Since we don't need the device at boot time, I want to get rid of the
PROM and program the FPGA using SPI from the CPU later during the boot
process, i.e. after user-space init, perhaps when I modprobe my driver
module, in module_init... This would mean that at BIOS PCI enumeration,
the device would be dead on the bus.
I was thinking of the hotplug feature of PCI express to get the PCI
subsystem to suddenly declare the presence of the device. Or perhaps
after I program the FPGA I would poke something in the PCI subsystem to
make it enumerate the PCI config space again?
Some things to consider:
- our PCIe device is a bus master, we use DMAR through the vt-d IOMMU to
create large chunk of device side contiguous addresses DMA area on our
current product (will do without for our next product)

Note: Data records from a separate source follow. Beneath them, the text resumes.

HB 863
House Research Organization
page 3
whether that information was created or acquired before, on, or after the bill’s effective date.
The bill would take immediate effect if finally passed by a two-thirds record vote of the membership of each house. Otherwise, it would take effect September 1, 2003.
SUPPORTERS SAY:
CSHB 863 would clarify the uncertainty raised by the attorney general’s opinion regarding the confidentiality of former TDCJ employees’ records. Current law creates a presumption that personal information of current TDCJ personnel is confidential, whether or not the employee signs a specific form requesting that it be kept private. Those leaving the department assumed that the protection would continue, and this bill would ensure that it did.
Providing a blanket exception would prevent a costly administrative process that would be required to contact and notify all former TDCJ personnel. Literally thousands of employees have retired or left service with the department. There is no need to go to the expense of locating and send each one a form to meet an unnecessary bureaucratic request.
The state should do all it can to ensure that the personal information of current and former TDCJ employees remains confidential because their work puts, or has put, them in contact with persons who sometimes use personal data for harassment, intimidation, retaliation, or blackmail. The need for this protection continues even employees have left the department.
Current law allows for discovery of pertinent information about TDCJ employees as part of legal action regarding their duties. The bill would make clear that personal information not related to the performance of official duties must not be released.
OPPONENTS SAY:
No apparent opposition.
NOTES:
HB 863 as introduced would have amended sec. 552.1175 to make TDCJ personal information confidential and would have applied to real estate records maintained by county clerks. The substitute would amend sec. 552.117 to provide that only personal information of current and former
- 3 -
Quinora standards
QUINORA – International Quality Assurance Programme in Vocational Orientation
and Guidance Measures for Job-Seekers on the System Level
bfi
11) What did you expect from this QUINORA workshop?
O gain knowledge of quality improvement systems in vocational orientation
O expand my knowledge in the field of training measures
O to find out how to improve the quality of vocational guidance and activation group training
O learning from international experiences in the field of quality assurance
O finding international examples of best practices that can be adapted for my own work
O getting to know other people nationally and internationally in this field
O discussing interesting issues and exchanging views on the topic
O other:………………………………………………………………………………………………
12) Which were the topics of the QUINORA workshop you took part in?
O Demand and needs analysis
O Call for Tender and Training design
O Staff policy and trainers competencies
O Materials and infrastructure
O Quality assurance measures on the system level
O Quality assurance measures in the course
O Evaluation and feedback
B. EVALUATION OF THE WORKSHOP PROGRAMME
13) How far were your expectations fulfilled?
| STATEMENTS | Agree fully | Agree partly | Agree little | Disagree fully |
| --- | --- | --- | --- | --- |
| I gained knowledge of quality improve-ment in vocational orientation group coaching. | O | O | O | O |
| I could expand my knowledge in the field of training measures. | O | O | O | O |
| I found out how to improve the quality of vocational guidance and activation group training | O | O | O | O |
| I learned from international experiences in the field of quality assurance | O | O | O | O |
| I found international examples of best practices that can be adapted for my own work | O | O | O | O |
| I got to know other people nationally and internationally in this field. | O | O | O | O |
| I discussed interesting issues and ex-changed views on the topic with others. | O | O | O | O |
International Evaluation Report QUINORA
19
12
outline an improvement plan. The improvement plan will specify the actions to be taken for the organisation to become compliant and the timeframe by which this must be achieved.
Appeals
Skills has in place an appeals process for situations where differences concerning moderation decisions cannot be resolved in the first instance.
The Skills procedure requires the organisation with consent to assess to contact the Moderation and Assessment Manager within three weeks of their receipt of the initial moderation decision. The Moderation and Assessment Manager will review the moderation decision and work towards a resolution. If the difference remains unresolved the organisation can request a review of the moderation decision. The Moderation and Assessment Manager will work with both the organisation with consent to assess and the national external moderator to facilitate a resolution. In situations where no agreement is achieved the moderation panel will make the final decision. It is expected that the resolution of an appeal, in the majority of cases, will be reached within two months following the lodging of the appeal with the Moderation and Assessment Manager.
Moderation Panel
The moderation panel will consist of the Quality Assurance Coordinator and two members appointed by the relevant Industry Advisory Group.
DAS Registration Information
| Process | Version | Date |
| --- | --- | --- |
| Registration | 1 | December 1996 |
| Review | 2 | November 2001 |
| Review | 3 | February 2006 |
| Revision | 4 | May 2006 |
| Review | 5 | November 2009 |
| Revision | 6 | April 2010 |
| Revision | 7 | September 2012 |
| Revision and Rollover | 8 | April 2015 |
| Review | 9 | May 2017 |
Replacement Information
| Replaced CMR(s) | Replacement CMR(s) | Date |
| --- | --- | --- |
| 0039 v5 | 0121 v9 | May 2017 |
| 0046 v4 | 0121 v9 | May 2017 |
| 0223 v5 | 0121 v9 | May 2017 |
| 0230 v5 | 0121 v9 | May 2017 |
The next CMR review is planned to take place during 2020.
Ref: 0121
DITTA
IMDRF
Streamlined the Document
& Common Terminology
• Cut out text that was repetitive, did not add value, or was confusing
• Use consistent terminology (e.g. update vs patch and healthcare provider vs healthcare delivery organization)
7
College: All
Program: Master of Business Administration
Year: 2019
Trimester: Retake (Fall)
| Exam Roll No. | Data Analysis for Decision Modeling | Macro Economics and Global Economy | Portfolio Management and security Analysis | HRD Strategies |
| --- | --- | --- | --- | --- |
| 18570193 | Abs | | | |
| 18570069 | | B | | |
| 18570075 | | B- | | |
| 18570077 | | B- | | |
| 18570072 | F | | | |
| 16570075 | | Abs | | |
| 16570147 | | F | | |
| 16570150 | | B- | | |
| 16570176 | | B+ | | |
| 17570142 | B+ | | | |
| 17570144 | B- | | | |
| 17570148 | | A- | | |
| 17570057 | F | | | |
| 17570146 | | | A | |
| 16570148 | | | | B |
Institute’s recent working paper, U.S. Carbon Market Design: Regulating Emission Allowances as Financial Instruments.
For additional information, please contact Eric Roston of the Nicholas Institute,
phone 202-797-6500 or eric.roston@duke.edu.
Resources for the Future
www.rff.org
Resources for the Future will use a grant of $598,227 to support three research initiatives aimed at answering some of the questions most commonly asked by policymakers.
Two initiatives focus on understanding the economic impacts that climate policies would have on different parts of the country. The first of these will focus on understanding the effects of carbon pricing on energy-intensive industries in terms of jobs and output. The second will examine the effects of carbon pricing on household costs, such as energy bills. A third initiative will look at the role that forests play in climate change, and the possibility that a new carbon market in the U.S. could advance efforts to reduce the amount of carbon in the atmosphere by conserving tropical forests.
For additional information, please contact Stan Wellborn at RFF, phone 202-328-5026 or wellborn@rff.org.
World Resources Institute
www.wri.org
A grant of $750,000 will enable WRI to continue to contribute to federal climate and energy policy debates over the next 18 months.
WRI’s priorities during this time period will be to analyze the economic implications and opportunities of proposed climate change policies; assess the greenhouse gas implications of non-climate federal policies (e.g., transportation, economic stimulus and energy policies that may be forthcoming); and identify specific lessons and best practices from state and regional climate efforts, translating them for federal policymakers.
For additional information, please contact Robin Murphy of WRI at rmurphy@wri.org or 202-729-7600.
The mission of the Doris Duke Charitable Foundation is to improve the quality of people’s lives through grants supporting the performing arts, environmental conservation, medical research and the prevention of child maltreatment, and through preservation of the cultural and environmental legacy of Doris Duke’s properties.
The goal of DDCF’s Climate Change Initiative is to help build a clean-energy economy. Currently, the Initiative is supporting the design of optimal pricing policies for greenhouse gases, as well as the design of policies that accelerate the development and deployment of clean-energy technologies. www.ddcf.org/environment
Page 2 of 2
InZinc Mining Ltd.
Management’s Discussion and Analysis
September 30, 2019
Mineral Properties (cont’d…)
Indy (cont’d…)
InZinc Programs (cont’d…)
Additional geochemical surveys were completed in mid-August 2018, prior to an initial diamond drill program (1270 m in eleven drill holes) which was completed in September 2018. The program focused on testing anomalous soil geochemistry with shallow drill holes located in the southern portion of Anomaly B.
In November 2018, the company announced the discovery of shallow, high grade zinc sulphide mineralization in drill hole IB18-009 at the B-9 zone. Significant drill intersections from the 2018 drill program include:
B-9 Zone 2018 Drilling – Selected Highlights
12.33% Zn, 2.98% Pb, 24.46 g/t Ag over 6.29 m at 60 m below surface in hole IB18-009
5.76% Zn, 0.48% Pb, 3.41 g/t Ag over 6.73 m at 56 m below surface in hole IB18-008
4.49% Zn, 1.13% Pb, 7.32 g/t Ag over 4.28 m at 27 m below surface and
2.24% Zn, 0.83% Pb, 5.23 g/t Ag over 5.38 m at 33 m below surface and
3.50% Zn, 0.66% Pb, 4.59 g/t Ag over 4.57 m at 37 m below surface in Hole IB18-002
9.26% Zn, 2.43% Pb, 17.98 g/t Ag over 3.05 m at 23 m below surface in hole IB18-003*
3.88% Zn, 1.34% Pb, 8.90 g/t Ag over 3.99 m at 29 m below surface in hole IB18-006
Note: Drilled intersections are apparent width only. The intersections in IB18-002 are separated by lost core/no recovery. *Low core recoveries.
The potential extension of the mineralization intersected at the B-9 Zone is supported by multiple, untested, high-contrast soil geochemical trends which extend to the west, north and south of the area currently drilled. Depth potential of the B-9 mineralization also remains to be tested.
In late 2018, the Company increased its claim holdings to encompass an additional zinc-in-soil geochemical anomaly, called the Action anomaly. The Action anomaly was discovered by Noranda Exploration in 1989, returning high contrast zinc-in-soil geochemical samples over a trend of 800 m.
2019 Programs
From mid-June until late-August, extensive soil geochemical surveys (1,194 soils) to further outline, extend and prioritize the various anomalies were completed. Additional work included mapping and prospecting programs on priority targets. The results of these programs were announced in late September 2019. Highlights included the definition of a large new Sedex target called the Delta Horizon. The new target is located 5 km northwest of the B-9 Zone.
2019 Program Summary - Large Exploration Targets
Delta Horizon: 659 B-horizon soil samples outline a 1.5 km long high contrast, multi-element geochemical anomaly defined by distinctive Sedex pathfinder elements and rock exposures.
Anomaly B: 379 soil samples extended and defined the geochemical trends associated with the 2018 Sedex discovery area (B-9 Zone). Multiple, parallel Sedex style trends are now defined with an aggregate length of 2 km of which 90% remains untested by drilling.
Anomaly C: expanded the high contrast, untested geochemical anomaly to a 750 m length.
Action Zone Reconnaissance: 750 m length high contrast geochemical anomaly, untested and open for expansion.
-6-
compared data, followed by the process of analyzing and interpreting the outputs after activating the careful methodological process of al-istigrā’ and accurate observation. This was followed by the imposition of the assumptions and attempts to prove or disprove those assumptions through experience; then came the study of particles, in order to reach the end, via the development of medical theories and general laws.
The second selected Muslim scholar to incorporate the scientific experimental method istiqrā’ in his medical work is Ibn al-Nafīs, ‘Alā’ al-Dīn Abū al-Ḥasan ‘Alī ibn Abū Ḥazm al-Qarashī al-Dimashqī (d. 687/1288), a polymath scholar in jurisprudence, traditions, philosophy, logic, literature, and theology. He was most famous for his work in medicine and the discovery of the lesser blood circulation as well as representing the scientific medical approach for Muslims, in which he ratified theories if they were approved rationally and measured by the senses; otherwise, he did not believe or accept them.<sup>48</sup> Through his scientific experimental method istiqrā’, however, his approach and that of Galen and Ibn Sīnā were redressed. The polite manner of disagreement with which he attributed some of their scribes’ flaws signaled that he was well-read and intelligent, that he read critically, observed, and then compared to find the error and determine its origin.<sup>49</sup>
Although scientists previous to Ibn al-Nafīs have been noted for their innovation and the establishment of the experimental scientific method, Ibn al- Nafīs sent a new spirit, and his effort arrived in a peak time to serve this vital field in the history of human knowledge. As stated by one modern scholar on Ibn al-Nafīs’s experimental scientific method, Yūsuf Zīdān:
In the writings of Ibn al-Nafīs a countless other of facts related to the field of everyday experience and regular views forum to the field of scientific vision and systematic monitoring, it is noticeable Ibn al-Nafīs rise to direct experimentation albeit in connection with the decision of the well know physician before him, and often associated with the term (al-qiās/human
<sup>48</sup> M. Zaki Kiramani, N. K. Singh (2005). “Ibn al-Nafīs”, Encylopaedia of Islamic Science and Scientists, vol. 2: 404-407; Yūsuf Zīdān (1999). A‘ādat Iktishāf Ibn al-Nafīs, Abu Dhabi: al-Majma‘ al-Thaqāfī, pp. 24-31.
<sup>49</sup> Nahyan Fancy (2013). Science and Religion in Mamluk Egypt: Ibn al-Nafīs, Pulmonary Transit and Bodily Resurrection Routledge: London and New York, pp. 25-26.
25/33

- We are considering the latest Atom E6xx and it's fellow chipset and
perhaps uEFI for our next product. Does the firmware necessarily need to
be hotplug aware or can everything be controlled from linux? Do I even
have to worry about this?
- The card would obviously always be physically connected (closed
casing), so I guess some pins on PCI Express bus would have to be
asserted/deasserted to trigger a presence detect once the FPGA
programming is done perhaps?
Are there examples of other device drivers in the kernel that do
something similar? Any pointers are appreciated.